▸ **EXTRACTED TEXT**:

_____

Watch Dr. Sylvia Gearing on CBS 11 discuss Back To School Bullying and what you can do about it - click here.
Bullying has become a serious mental health issue for millions of American families with up to 30% of students reporting their involvement in some sort of bullying as either the bully, the victim, or a bystander. The devastating consequences of bullying can turn deadly with 2/3 of school shooters reporting that they were being chronically bullied at school.
What are the specific characteristics of bullying?
Intentional Harm: Bullying in childhood is an aggressive form of intimidation that marginalizes the best of children while deeply scarring them psychologically. It is a repeated attempt to harm and to emphasize a humiliating imbalance of power and influence.
Bullying Begins Early: Research reports that almost 34% of elementary school students reported being frequently bullied at school.
Middle School Peaks: Bullying peaks in middle school. Seventh grade is the worst year.
Group Bullying: Bullying is usually a group activity. Studies show that a single child does not usually victimize kids. Bullying involves both active and passive participation by a group. The kids adopt a mob mentality as they team together to ridicule or emotionally torture another child.
Popular Kids Often Bully: Kids use the bullying of others to gain status and to exhibit their intimidation skills.
Here's why a child would begin bullying others in the first place:
Modeling their Parents: They are often victims of physical and emotional bullying at home and have parents who have problems with anger and self control. They identify with the aggressor and inflict pain to establish internal self-control.
Intimidation and Revenge Justified by Parents: Parents who tend to intimidate others rear kids who do the same. Bulling others becomes a justified behavior. Family values that include rudeness, entitlement, the intimidation of others, revenge, character assault of others or deliberate treachery create children who are much more likely to engage in bullying.
Bullies Know Difference Between Right and Wrong: The research about bullies reveals that most of the time they know exactly what they are doing. They simply lack a conscience. They understand the differences between right and wrong and commit the act anyway. They will lie, cheat and steal to avoid punishment and are deceptive with others. Although some studies suggest that around 40% of them have some mild empathy, another 40% are indifferent to the suffering of their victims and 20% actively enjoy the intimidation and control.

_____

▸ **SUPPLIED DATA**:
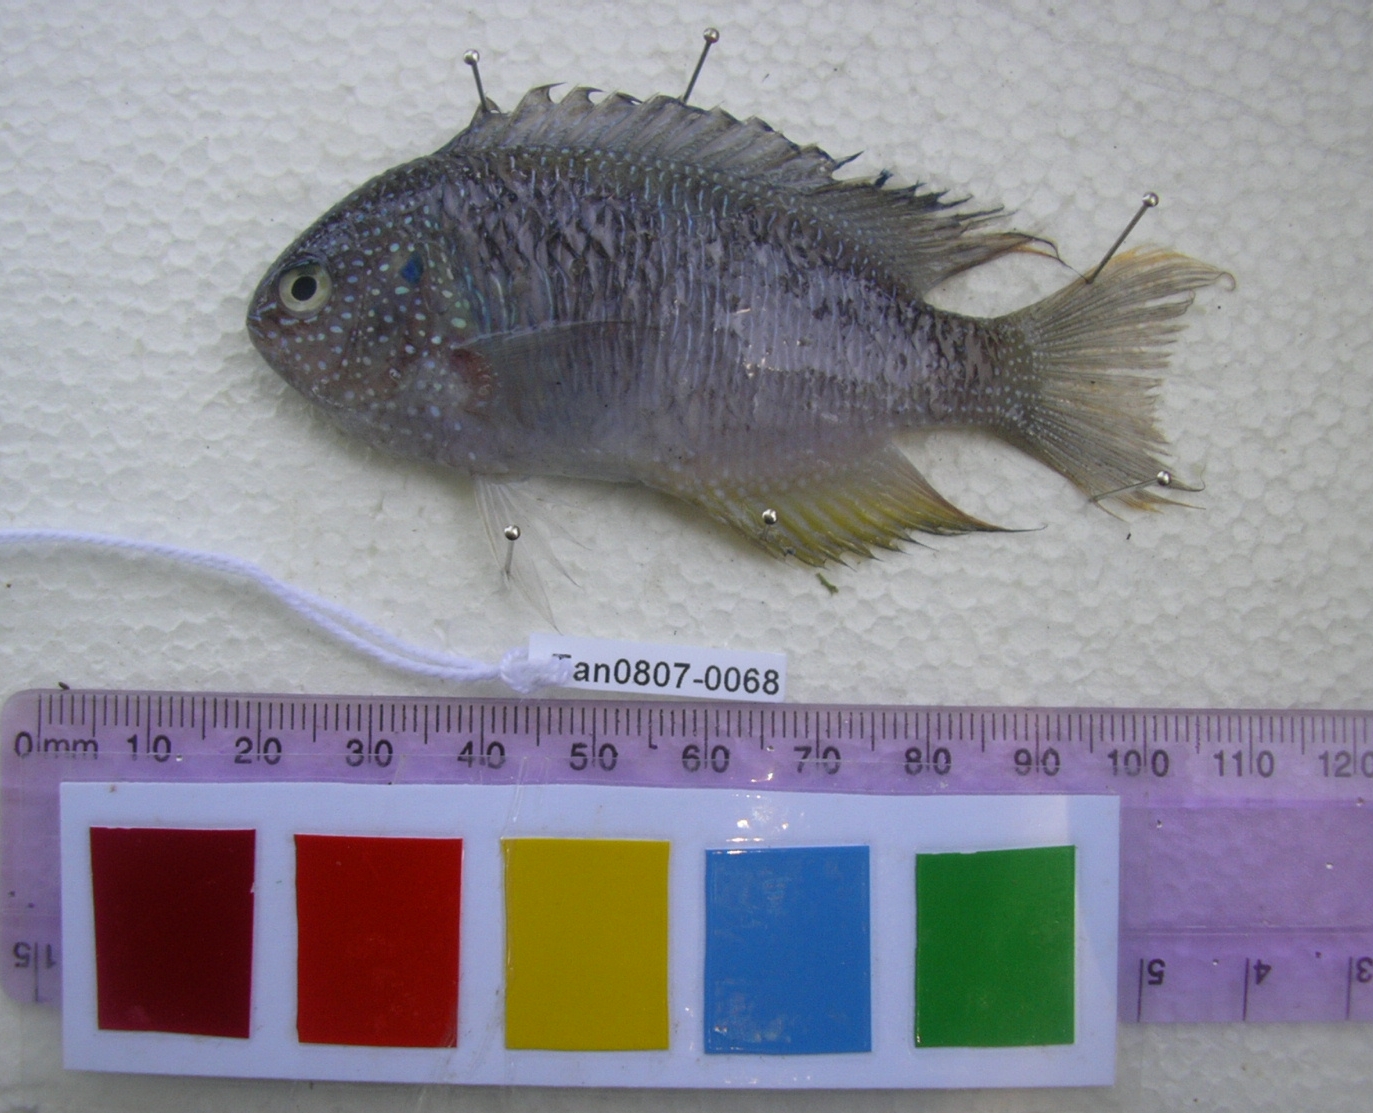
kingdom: Animalia
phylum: Chordata
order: Perciformes
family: Pomacentridae
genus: Pomacentrus
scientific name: Pomacentrus pavo
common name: Sapphire damsel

_____

▸ **EXERCISE DIRECTIONS**:
Repeat word for word the stretch of the bullying piece above from "Intentional Harm: Bullying" through "torture another child.".

▸ **ANSWER BELOW**:
Intentional Harm: Bullying in childhood is an aggressive form of intimidation that marginalizes the best of children while deeply scarring them psychologically. It is a repeated attempt to harm and to emphasize a humiliating imbalance of power and influence.
Bullying Begins Early: Research reports that almost 34% of elementary school students reported being frequently bullied at school.
Middle School Peaks: Bullying peaks in middle school. Seventh grade is the worst year.
Group Bullying: Bullying is usually a group activity. Studies show that a single child does not usually victimize kids. Bullying involves both active and passive participation by a group. The kids adopt a mob mentality as they team together to ridicule or emotionally torture another child.